The enzymatic assay was established and performed as in the previous study.^[18] To get the IC₅₀ value of the testing compounds against different Main proteases, inside of 100 uL reaction buffer (20 mM HEPES, pH 6.5, 120 mM NaCl, 0.4 mM EDTA, 4 mM DTT, and 20% glycerol), 100 nM SARS-CoV-2, 100 nM SARS-CoV, 250 nM MERS-CoV, 50 nM HCoV-229E, 100 nM HCoV-OC43, 100 nM HCoV-NL63 or 50 nM HCoV-HUK1 were incubated with a serial concentration of the testing compounds at 30 °C. After 30 min, the enzymatic reaction was recorded in Cytation 5 imaging reader (Thermo Fisher Scientific) with filters for excitation at 360/40 nm and emission at 460/40 nm for 1 h by adding 1 uL of 1 mM substrate peptide. The initial velocity of the enzymatic reaction with and without testing compounds was calculated by linear regression for the first 15 min of the kinetic progress curves. The IC₅₀ values were calculated by plotting the initial velocity against serial concentrations of the testing compounds using a dose-response curve in prism 8.

Cellular-Based FlipGFP Mpro Assay

The cellular-based FlipGFP M^pro assay of testing compounds was tested according to a previous study.^[17b] Briefly, 50 ng pcDNA3-flipGFP-T2A-mCheery plasmid with TEV, M^pro cleavage site and 50 ng protease expression plasmid pcDNA3.1 SARS-CoV-2 M^pro were transfected into each well with 70-90% confluency 293T cells with transfection reagent Transit-293 (Mirus catalog No. MIR 2700) according to the manufacture’s protocol. 3 hrs post transfection, 1 uL of the testing compound was directly added into each well without changing any media.

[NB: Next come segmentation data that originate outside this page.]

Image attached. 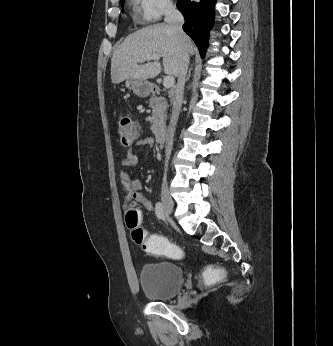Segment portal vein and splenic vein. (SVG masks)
<instances>
[{
  "mask_svg": "<svg viewBox=\"0 0 333 346\" xmlns=\"http://www.w3.org/2000/svg\"><path fill=\"white\" fill-rule=\"evenodd\" d=\"M160 57H161V55H159V54H153V55L147 56L146 58L142 59L141 62L150 61V60L158 61L160 59ZM174 83H175L174 77L173 76H167L164 78L163 86L166 89H170L174 86Z\"/></svg>",
  "mask_w": 333,
  "mask_h": 346,
  "instance_id": "obj_1",
  "label": "portal vein and splenic vein"
}]
</instances>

Two days later, images were taken with Cytation 5 imaging reader (Biotek) by using GFP and mCherry channels via 10 × objective lenses and were analyzed with Gen5 3.10 software (Biotek). mCherry signal alone was used to evaluate the compound cytotoxicity.

Antiviral Assays

The antiviral activity of testing compounds was assessed both in the Vero E6 cells and Caco-2 cells via CPE assay, as described elsewhere.^[16] Plates with 384 wells contain Vero E6 and Caco-2 cells (ATCC) that have been cultured in Minimal Eagles Medium with the addition of 1% non-essential amino acids, 1% penicillin/streptomycin, and 10% FBS. The following day, 50 nL of the medication suspended in DMSO is added as an 8-pt dosage response with triplicate tests done with 3-fold dilutions between test concentrations starting at a 40 M final concentration. On each assay plate there were a positive control (10 M Remdesivir, n = 32) and a negative control (DMSO, n = 32). Prior to infection, cells were pretreated with controls and testing substances (in triplicate) for 2 hours. SARS-CoV-2 (isolate USA-WA1/2020) was diluted in serum-free growing media and placed to plates in BSL-3 containment to reach an MOI of 0.5. Cells were incubated with compounds and the SARS-CoV-2 virus for 48 h. For automated microscopy, cells were fixed, anti-dsRNA (J2) immunostained, and the nuclei were counterstained with Hoechst 33342. The number of cells per well (toxicity) and the proportion of infected cells (dsRNA+ cells/cell number) are both quantified by automated image analysis. SARS-CoV-2 infection was standardized to aggregated DMSO plate control wells and expressed as a percentage-of-control for each medication concentration: POC Z % Infection_sample/Avg % Infection_{DMSO cont}. A non-linear regression curve fit analysis (GraphPad Prism 8) of POC Infection and cell viability versus the log₁₀ transformed concentration values to calculate EC₅₀ values for Infection and CC₅₀ values for cell viability.

X-Ray crystallization

As previously described,^[9b] a final concentration of 2 mM of compound M-2-3 or M-2-9 was added to 20 mg/mL SARS-CoV-2 M^pro, and the mixture was then incubated for an overnight period at 4 °C. To remove precipitate, samples were centrifuged at 13000 g for 1 minute. Protein was combined in an identical amount with crystallization buffer (25% PEG 3350, 0.2 M AmSO₄, and 0.1 M HEPES 7.5) in a vapor diffusion, hanging drop system to generate crystals. The crystals were transferred to a cryoprotectant solution of 30 % PEG 3350, 0.2 M AmSO₄, 0.1 M HEPES 7.5, and 15 % glycerol for 5 seconds before being flash-frozen in liquid nitrogen once they had reached their full size, which usually took a few days.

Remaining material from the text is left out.